Wharfedale Naturalists Society

ONE of the birds missing from my garden list this quarter is the sparrow hawk. It used to swoop across fairly regularly during the late summer, sometimes successful in snatching a small bird from the feeders, sometimes not. In this age of TV Nature documentaries with big cats pouncing on antelopes and orcas seizing young seals, a pandering to the public’s taste for blood, I guess, it’s an important thing to remember about predators – their attacks fail more often than they succeed. Antelopes can run fast and have stamina, small birds are skilled in dodging and hiding, and, sometimes the selected victims fight back. Think of how robins, wrens and blackbirds harry roosting tawny owls in Middleton Woods, or how terns on the Farne Islands dive bomb visiting birders.

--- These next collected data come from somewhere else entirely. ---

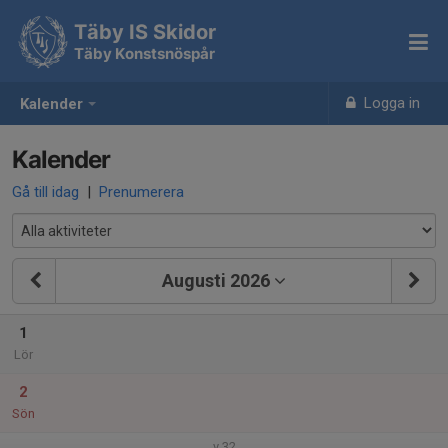
Täby IS Skidor
Täby Konstsnöspår
Logga in
Kalender
Kalender
Gå till idag
|
Prenumerera
Augusti 2026
1
Lör
2
Sön
v.32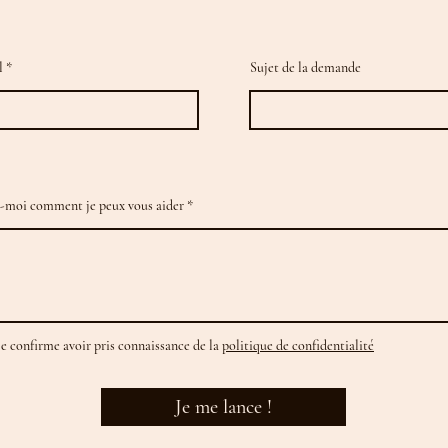
l
Sujet de la demande
-moi comment je peux vous aider
Je confirme avoir pris connaissance de la
politique de confidentialité
Je me lance !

We encountered an excellent example of this on our recent visit to my stepson in Wales. Last time we visited his smallholding, a gang of assorted chickens and bantams roamed free around the land. This time there were only a handsome white rooster and a small brown hen, wandering side by side and keeping up a constant crooning and clucking conversation. A peaceful scene. But their back-story was more dramatic, and bloodier. All their companions had been taken, one by one, by the local goshawk. Goshawks are woodland raptors adapted to pursue quarry at speed, dodging between trees, in and out of shadow. They are rare in England but thrive in the forests of Snowdonia. A large group of domesticated fowl is like a fast food outlet to them, and no doubt they had young in the nest. You can’t blame them for taking advantage of Chris’s poor chickens. So - then there were two.

Not long before our visit the hawk had succeeded in grabbing brown hen, and had actually lifted her into the air when her furious mate arrived in a flurry of noise and swirling tail feathers. He immediately launched himself at the abductor, sharp-taloned feet first. The hawk dropped the hen who ran off unhurt. Rooster: 1 predator: 0. On another earlier occasion he effected a similar rescue, this time from a polecat. These fierce hunters are wild cousins of the domestic ferret and about the same size. This time the attack was in a ditch and followed the same pattern. The hen emerged unscathed, rooster withdrew with blood on his spurs and the hungry polecat slunk off along the ditch. Rooster: 2, predators:0. What a hero!